◆ RECORDS FOR THIS EXERCISE
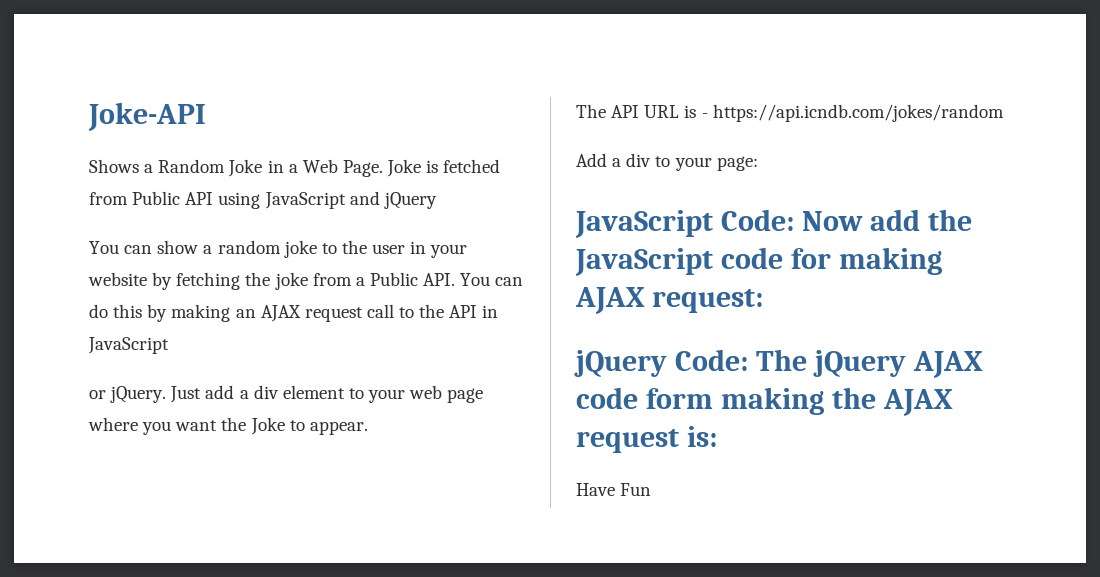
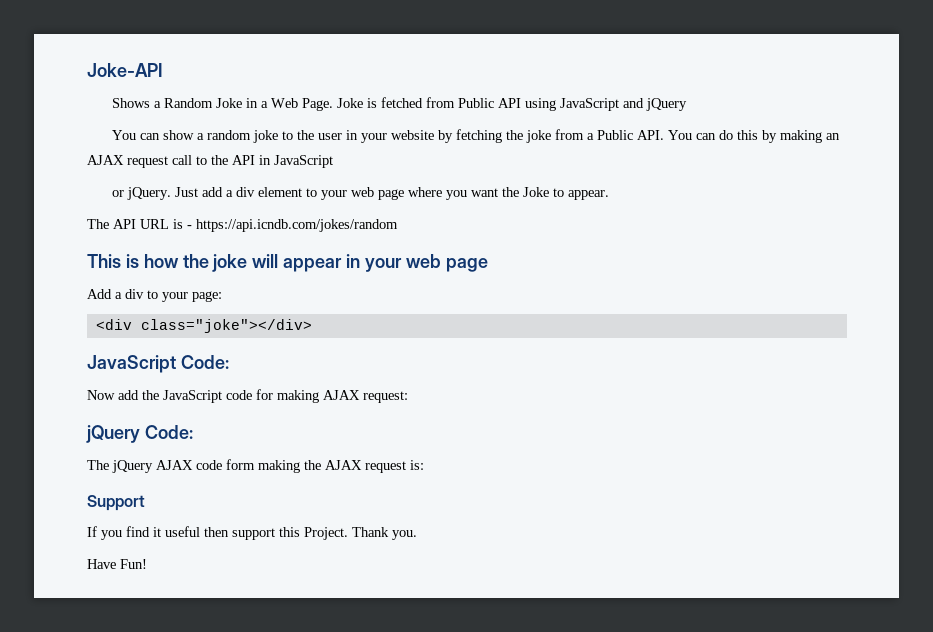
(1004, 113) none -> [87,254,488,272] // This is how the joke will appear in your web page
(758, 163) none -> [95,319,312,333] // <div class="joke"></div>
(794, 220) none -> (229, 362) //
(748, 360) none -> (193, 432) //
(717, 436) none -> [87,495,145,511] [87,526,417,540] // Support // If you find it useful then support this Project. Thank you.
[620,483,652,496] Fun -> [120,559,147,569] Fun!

---

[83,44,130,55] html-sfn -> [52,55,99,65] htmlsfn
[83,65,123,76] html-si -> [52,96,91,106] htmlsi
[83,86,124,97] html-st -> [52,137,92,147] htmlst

◆ EXERCISE DIRECTIONS
Your task for the entries above: copy exactly the span starting with the line with "(794, 220) none -> (229, 362) //" and going on through the line with "[620,483,652,496] Fun ->", both lines included, and nothing else.

◆ ANSWER
(794, 220) none -> (229, 362) //
(748, 360) none -> (193, 432) //
(717, 436) none -> [87,495,145,511] [87,526,417,540] // Support // If you find it useful then support this Project. Thank you.
[620,483,652,496] Fun -> [120,559,147,569] Fun!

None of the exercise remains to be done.